Yes your drawing of the circuit is correct. You can assume that the positive side of the -5Vdc supply is connected to the negative side of the +5Vdc supply.

Now typically one assumes a voltage drop across the diode of about 0.7Vdc. If that were the case, then i would be equal to 0.93 mA and not 1 mA. If that were the case summing the voltage drops around the loop would yield a drop at V that would be -4.3 Vdc (-5 + 9.3 + V = 0).

If though you were given that i is 1 mA then the text must be assuming the diode is ideal. An ideal diode has no voltage drop across it and simply acts to let current flow in one direction but not the other.

If that is the case then when you sum the voltage drops around the loop you should get a voltage at V that is -5Vdc not +5Vdc (-5 + 10 + V = 0). Basically the easiest way to see this is if the diode is ideal then there is no voltage drop across it.

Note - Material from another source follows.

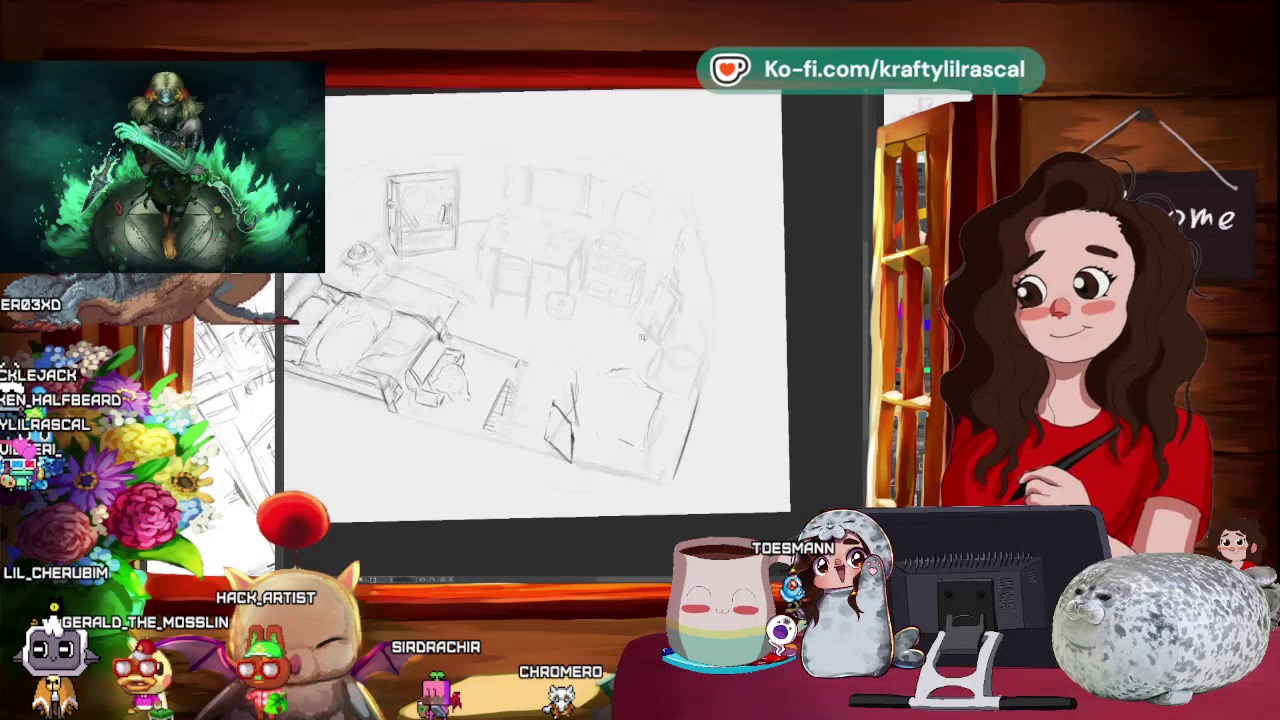
pyautogui.moveTo(633, 333); pyautogui.dragTo(701, 268)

Therefore at V with respect to ground you are simply measuring the voltage across the -5 Vdc supply. So the voltage at V must be -5Vdc.

If your text has an answer in it that says +5Vdc then it is a typo as that is the voltage at ground with respect to V and not V with respect to ground.

"Ground" is just an arbitrary place within the circuit that is chosen as a "zero volt" location to take voltage measurements with respect to. Where you placed ground in your second circuit is always how I have seen it and therefore V, with the diode being ideal and having no drop, is at the negative side of a 5 Vdc supply with respect to the positive side; so it is definitely -5Vdc.

Take care,
Craig (Hi)

 

[quantum_enhanced]

Thanks for your response. I hate when the textbooks don't have the right answers in the back of the book, especially during the initial stages of learning a new concept!